The goal of this paper therefore is to discuss the concept of empowerment by analyzing the Tidal Model of Mental Health Recovery. Discussion Most professionals claim that they usually rely on the evidence so that they can address the needs of mentally ill people in an effective manner. However, stories are regarded as the most valuable way of gathering evidence from mentally ill people.
For example, most medical professionals such as nurses or psychologists usually neglect stories and instead rely on what a person says or what they notice in order for them to make their own judgments. In this case, they normally rely on evidence from counting, ratings, and when they make observations from frame diagnostic abstractions (Barker & Buchanan, 2003).

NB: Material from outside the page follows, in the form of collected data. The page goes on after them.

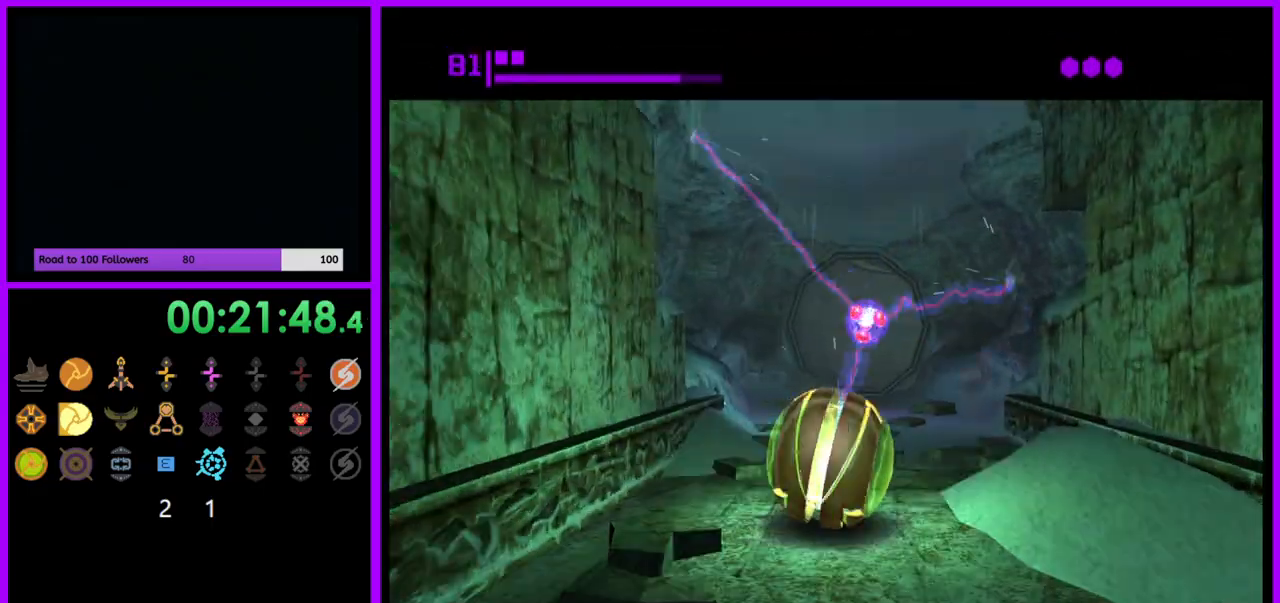
{"dt_ms": 500, "buttons": ["B"], "left_stick": "up", "right_stick": "center", "events": [[167, "B", "up"], [333, "left_stick", "up-left"], [367, "B", "down"], [483, "left_stick", "up"]]}
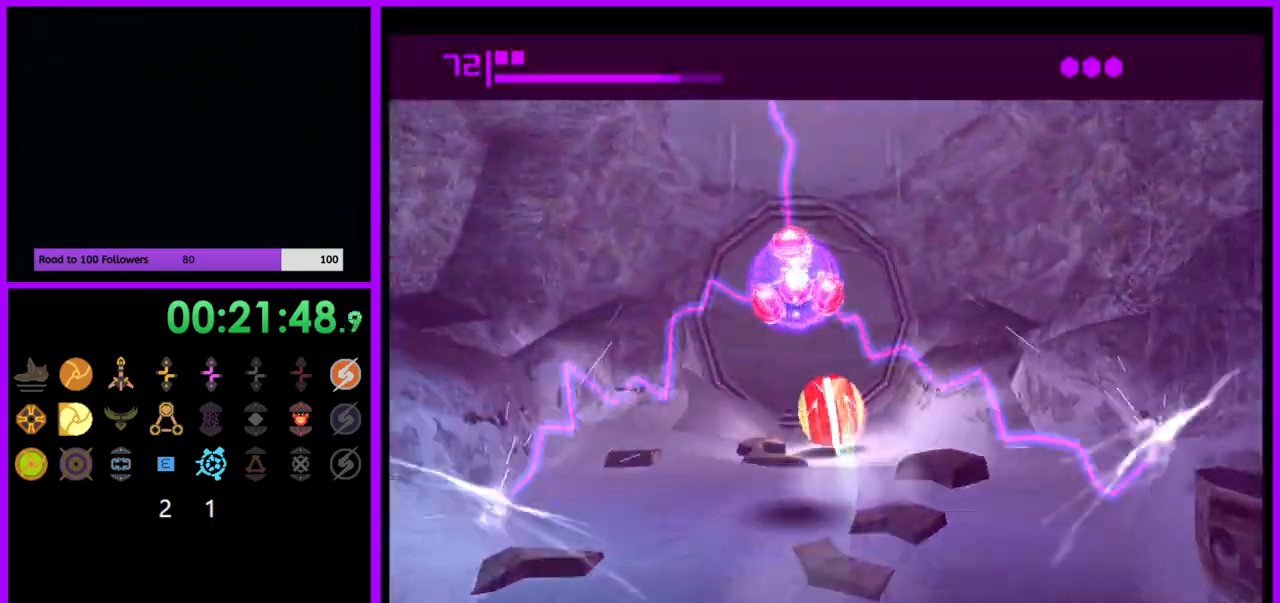
{"dt_ms": 500, "buttons": ["B"], "left_stick": "right", "right_stick": "center", "events": [[450, "left_stick", "right"]]}
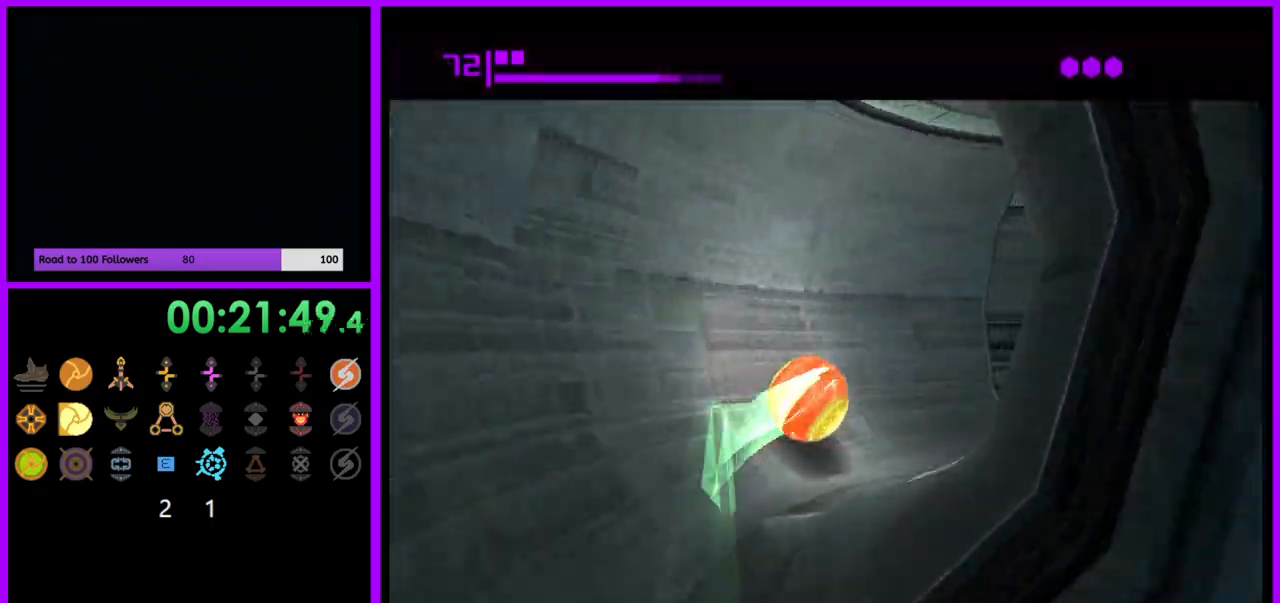
{"dt_ms": 500, "buttons": ["B"], "left_stick": "up-right", "right_stick": "center", "events": [[100, "B", "up"], [233, "B", "down"], [467, "left_stick", "up-right"]]}
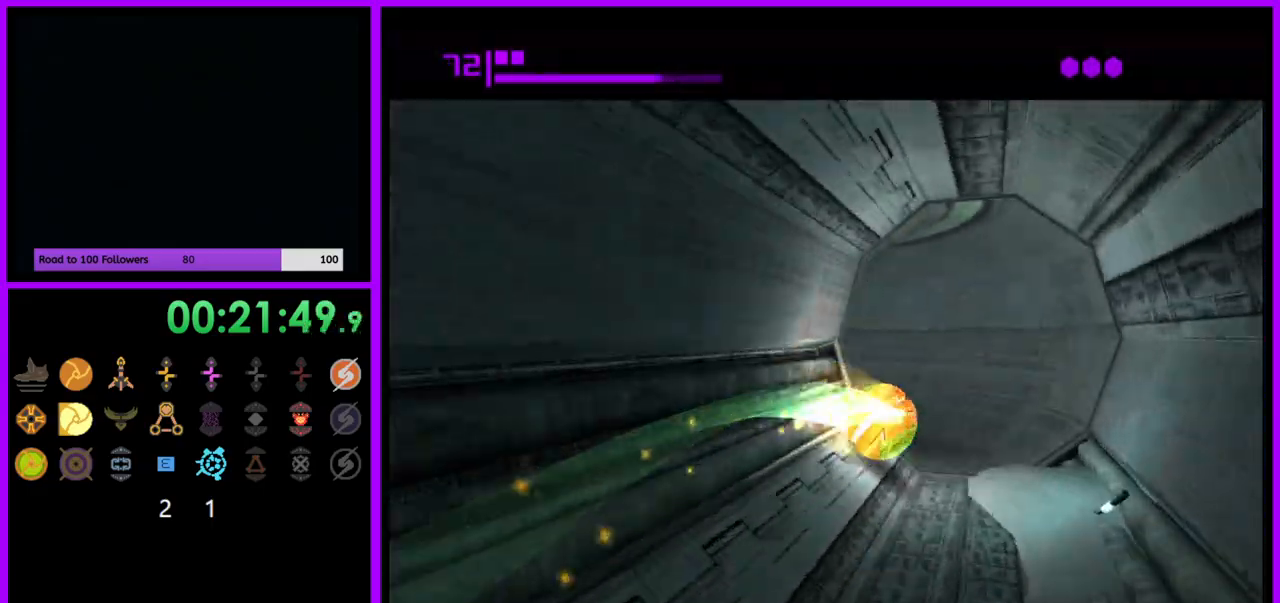
{"dt_ms": 500, "buttons": [], "left_stick": "left", "right_stick": "center", "events": [[167, "left_stick", "up-left"], [233, "left_stick", "left"], [417, "B", "up"]]}
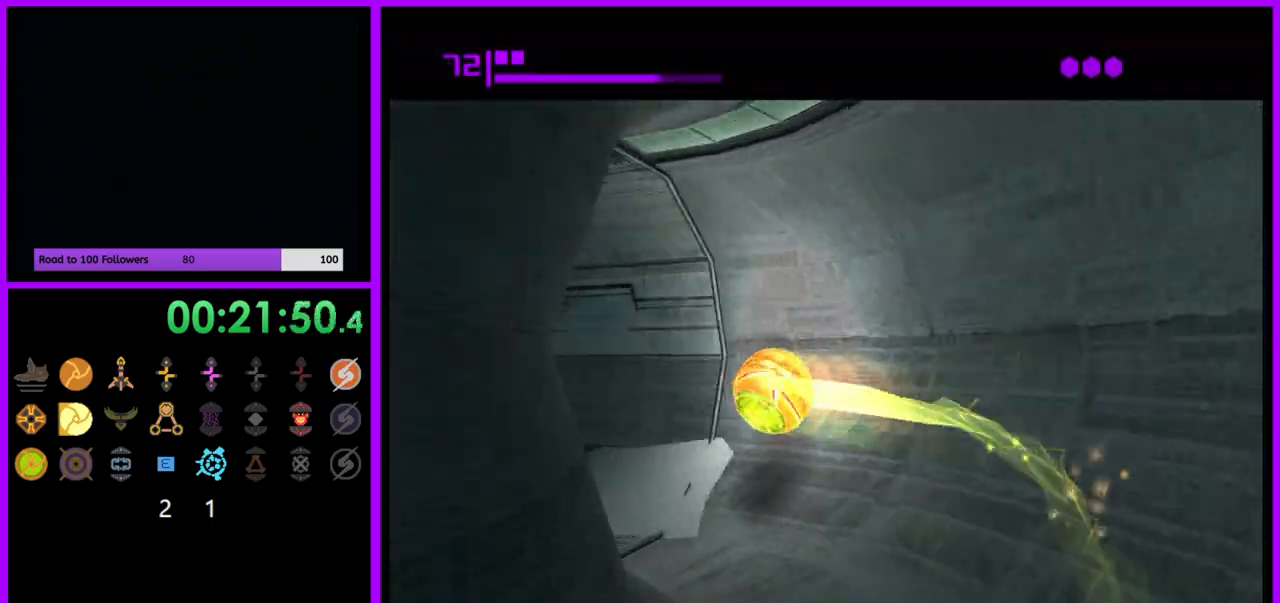
{"dt_ms": 500, "buttons": ["B"], "left_stick": "up-right", "right_stick": "center", "events": [[33, "B", "down"], [117, "left_stick", "up-left"], [250, "left_stick", "up"], [450, "left_stick", "up-right"]]}
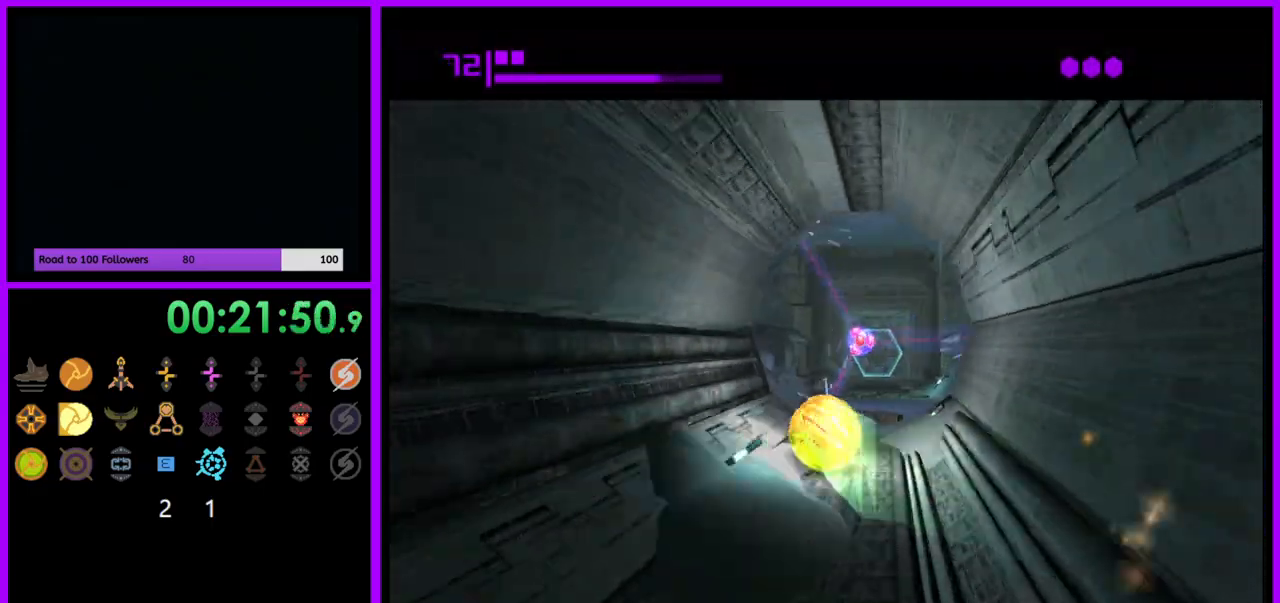
{"dt_ms": 500, "buttons": [], "left_stick": "up", "right_stick": "center", "events": [[133, "B", "up"], [133, "left_stick", "up"]]}
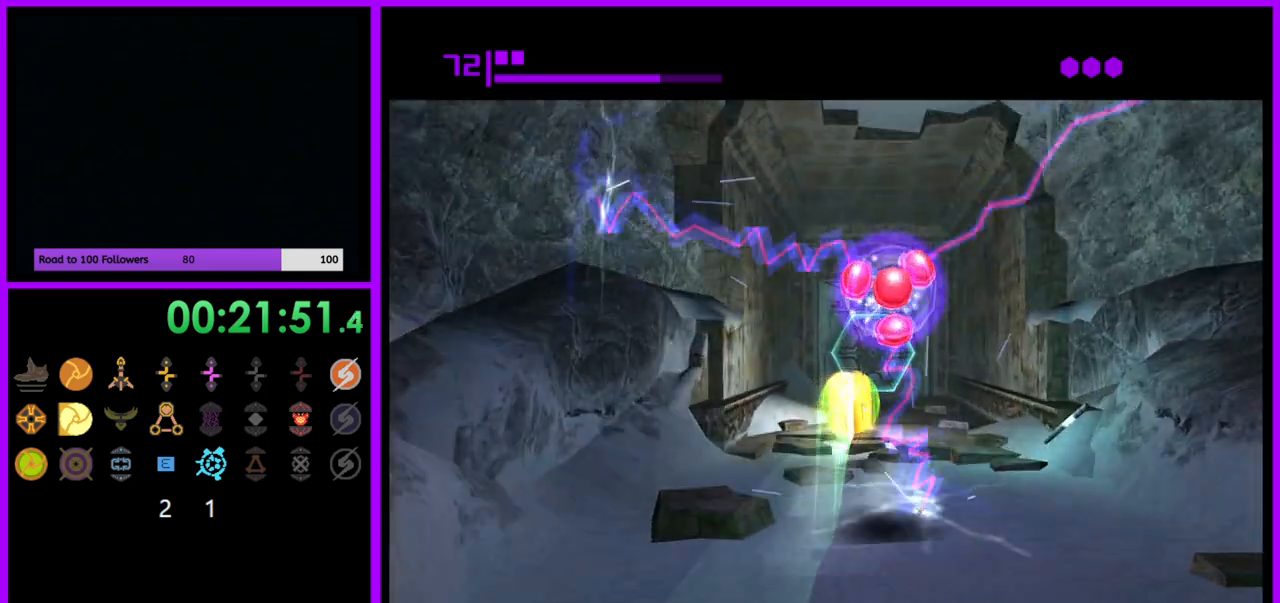
{"dt_ms": 500, "buttons": [], "left_stick": "down", "right_stick": "center", "events": [[100, "B", "down"], [300, "B", "up"], [417, "A", "down"], [483, "A", "up"], [483, "left_stick", "down"]]}
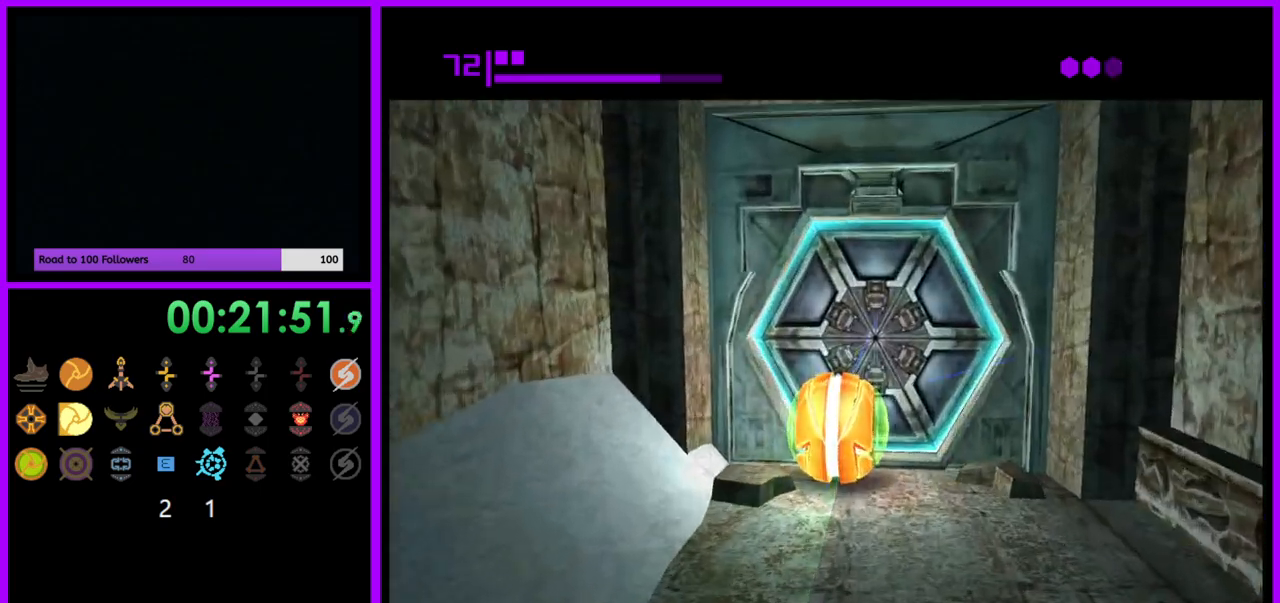
{"dt_ms": 500, "buttons": [], "left_stick": "center", "right_stick": "center", "events": [[283, "left_stick", "center"]]}
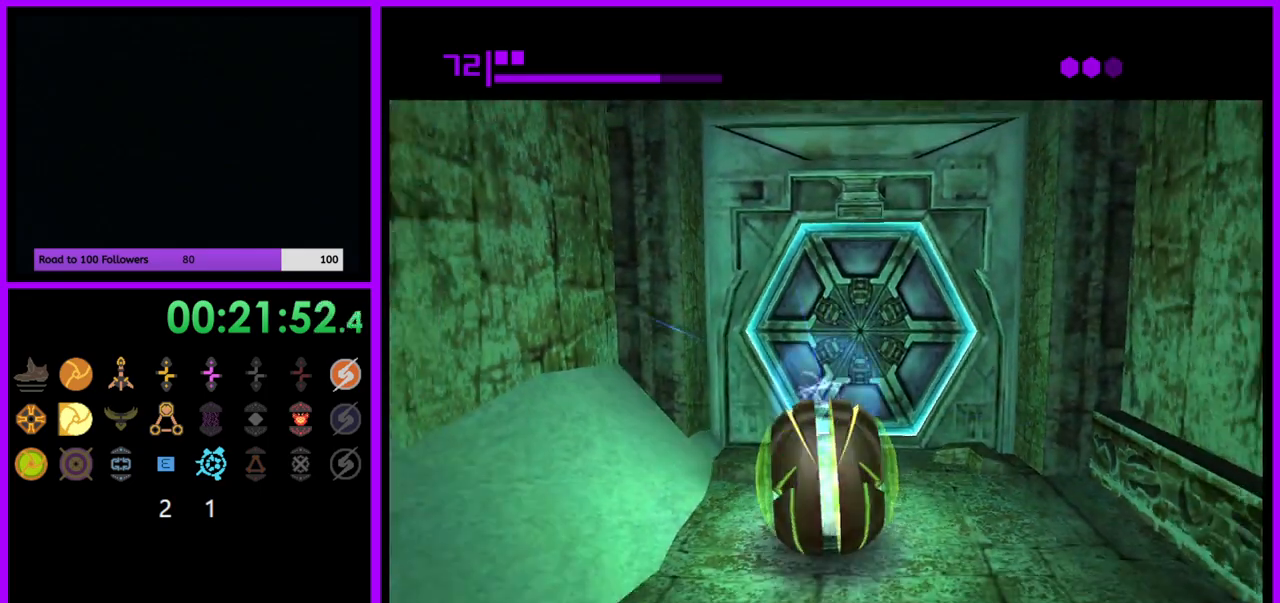
{"dt_ms": 500, "buttons": ["B"], "left_stick": "center", "right_stick": "center", "events": [[67, "left_stick", "up"], [200, "left_stick", "center"], [350, "B", "down"]]}
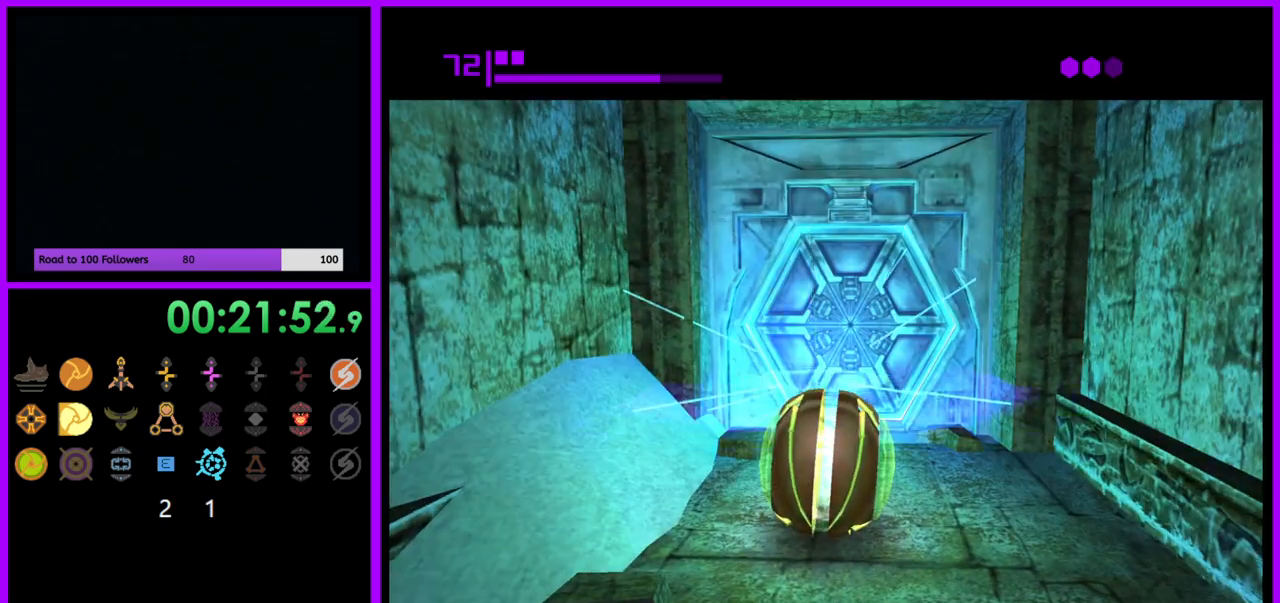
{"dt_ms": 500, "buttons": ["B"], "left_stick": "center", "right_stick": "center", "events": []}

The concept of Mental Health Nursing has been popularized in the past 35 years. However, this concept is still regarded as a myth despite its wide popularity. Studies reveal that Mental Health Nursing is a field that does not serve any significant purpose.
This means that not all people embrace the concept in their daily undertakings (Barker & Buchanan-Barker, 2003). In this case, research reveals that the concept does not allow nurses, psychologists, and psychiatrists to address the needs of the ill people, their families, and their society. On the other hand, Phil reveals that the concept of mental nursing was established by physicians over a century ago to help them devise effective ways of supporting the people who suffered from asylums (2003).
However, in the recent past, psychiatry has advanced thereby allowing the nursing practice to take a professional direction. In the modern world, the role of the nurse is still regarded as the one that nurses used to practice over a century ago. In this case, the role of nurses was to keep people safe, manage the hospital’ s social and physical environment, and to administer mental treatment to people. However, though this may seem like a harsh assessment, it is true that many services that are offered in medical institutions can survive even when some gaps prevail. However, if the services that nurses offer are eliminated, the services that are offered in medical institutions risk collapse. Today, most nurses are in possession of university degrees while others have completed supplementary training thereby qualifying them to offer different types of therapies or even to administer psychiatric drugs (Phil, 2011).
In this perspective, therefore, it is evident that nurses may soon take up the roles that are associated with other disciplines such as psychology or medicine.
Barker, P., & Buchanan, P. (2003). Beyond Empowerment: Revering the storyteller. Retrieved from http://www.tidal-model.com/New%20Narrative.htm
Phil, B. (2011). Myth of mental health nursing and the challenge of recovery. International Journal of Mental Health Nursing, 20(1), 337-344.